Brief
Reproduce exactly, from the data that follows, the line with "## **Execution Flow**", the line with "Article with detailed", and every line that lies between them.

Provided material
:::::

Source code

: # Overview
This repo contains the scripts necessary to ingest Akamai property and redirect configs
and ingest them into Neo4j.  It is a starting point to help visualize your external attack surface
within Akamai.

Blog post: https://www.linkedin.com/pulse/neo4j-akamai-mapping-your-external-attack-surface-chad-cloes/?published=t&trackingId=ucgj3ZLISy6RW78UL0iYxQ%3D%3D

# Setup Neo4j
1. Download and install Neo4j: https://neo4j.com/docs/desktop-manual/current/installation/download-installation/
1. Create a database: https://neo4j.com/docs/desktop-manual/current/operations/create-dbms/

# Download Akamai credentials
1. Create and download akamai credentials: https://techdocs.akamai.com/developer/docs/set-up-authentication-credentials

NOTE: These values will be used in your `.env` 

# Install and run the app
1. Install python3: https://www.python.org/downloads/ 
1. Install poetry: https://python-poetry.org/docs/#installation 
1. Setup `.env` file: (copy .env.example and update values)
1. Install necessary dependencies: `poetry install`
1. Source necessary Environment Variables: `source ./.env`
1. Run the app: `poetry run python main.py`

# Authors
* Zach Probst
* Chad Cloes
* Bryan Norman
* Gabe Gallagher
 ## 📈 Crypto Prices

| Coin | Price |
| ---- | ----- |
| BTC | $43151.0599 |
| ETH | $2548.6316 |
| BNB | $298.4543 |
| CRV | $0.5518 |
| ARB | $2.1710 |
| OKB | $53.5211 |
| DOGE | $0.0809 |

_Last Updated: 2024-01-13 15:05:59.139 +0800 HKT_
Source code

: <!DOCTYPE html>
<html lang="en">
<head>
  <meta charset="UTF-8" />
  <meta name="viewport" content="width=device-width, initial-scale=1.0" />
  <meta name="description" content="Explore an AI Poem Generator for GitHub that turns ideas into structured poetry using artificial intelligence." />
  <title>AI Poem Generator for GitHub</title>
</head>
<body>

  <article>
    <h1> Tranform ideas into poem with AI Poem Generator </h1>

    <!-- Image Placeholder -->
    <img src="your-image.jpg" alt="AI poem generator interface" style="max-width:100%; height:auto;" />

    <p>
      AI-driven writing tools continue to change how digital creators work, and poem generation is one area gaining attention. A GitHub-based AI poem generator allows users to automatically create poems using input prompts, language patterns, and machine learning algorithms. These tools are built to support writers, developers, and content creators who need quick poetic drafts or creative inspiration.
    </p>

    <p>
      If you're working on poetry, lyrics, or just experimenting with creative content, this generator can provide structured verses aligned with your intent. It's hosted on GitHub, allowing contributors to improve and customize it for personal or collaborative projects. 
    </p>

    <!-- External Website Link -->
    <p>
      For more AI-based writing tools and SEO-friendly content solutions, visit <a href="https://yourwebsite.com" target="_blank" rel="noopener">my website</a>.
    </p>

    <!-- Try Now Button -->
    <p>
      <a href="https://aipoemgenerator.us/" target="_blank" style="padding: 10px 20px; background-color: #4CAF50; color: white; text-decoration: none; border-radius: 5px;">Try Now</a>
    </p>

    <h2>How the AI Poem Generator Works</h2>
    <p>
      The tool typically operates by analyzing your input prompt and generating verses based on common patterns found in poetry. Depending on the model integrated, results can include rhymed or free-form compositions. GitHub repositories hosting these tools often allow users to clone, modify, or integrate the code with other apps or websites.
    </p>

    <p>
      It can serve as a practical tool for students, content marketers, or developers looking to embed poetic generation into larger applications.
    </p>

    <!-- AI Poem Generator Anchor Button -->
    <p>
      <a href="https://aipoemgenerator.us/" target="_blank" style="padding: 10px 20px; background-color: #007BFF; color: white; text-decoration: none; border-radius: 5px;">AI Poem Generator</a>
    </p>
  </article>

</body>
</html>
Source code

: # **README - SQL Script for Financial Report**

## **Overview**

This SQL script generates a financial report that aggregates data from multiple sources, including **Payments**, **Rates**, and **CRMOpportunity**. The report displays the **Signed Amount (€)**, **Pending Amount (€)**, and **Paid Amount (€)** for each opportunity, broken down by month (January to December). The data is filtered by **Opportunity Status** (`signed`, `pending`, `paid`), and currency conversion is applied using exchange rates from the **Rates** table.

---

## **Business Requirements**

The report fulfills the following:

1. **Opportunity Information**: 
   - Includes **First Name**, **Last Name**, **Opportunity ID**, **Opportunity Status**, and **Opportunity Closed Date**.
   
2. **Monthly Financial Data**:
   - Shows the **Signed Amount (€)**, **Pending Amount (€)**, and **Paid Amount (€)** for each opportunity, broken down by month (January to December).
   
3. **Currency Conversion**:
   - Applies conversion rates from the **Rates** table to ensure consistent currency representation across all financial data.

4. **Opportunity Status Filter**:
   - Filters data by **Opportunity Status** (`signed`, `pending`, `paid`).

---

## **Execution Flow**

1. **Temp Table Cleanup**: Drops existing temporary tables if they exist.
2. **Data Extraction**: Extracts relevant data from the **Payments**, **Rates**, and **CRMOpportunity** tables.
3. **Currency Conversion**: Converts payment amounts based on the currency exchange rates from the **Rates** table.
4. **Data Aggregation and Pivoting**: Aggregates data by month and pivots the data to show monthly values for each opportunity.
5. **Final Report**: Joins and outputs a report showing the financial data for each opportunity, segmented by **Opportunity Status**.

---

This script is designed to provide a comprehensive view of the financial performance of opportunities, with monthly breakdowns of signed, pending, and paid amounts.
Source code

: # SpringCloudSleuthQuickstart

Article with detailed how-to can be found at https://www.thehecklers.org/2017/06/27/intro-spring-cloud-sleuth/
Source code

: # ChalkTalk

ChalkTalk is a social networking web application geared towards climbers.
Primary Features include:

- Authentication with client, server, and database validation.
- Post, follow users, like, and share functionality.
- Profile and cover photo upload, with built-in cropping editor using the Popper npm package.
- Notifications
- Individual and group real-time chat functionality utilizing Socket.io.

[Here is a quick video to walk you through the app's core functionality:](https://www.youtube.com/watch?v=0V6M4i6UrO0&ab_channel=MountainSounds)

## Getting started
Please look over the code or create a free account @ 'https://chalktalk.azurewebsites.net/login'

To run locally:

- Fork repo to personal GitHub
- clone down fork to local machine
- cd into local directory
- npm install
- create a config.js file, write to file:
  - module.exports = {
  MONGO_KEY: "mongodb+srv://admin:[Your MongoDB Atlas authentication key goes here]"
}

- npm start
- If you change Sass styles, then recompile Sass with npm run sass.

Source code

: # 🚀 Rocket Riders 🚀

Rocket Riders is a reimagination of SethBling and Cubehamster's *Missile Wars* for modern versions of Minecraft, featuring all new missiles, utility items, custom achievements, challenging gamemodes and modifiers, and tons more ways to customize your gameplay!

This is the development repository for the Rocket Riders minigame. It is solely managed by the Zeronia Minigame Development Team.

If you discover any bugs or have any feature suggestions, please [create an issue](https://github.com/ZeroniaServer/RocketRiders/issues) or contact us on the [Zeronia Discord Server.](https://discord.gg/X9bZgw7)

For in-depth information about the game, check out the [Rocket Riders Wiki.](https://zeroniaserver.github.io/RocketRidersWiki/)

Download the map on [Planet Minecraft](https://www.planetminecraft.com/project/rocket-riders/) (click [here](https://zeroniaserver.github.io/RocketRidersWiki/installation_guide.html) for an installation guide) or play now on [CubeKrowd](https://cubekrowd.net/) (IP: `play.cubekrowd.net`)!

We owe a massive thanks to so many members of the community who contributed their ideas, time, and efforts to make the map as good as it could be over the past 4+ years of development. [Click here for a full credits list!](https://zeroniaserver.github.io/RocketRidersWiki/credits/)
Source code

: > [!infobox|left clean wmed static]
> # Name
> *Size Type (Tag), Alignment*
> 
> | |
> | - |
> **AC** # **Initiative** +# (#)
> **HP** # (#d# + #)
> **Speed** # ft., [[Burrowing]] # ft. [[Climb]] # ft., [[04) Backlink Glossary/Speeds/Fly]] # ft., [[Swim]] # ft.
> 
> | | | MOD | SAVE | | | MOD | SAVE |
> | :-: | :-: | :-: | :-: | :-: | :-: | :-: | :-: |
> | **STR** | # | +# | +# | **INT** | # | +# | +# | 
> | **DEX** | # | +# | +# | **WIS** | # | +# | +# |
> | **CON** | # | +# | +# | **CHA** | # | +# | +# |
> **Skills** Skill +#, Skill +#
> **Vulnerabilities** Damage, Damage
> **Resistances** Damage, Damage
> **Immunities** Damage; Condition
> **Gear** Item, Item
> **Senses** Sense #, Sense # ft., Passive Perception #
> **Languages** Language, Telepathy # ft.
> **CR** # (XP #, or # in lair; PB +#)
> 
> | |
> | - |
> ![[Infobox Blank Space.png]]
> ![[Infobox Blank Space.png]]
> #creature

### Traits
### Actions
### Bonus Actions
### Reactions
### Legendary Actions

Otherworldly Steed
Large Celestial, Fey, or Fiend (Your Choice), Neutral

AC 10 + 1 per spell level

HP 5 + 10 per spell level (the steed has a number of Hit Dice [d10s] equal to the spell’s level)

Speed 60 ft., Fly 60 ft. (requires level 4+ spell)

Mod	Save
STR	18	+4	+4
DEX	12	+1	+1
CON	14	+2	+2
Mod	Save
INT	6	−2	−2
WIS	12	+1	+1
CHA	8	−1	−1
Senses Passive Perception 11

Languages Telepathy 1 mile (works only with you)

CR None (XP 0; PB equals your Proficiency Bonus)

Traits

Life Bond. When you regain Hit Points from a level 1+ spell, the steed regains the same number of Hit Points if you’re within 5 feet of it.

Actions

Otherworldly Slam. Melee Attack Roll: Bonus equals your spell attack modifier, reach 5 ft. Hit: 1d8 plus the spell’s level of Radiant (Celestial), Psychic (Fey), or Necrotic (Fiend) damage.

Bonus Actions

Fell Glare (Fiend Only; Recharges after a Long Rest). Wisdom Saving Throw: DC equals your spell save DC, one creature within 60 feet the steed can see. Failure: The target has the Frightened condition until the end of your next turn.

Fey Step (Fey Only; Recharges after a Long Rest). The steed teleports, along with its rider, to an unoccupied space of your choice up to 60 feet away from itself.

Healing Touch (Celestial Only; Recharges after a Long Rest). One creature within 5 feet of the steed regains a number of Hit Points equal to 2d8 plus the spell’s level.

:::::

Solution for this task
## **Execution Flow**

1. **Temp Table Cleanup**: Drops existing temporary tables if they exist.
2. **Data Extraction**: Extracts relevant data from the **Payments**, **Rates**, and **CRMOpportunity** tables.
3. **Currency Conversion**: Converts payment amounts based on the currency exchange rates from the **Rates** table.
4. **Data Aggregation and Pivoting**: Aggregates data by month and pivots the data to show monthly values for each opportunity.
5. **Final Report**: Joins and outputs a report showing the financial data for each opportunity, segmented by **Opportunity Status**.

---

This script is designed to provide a comprehensive view of the financial performance of opportunities, with monthly breakdowns of signed, pending, and paid amounts.
Source code

: # SpringCloudSleuthQuickstart

Article with detailed how-to can be found at https://www.thehecklers.org/2017/06/27/intro-spring-cloud-sleuth/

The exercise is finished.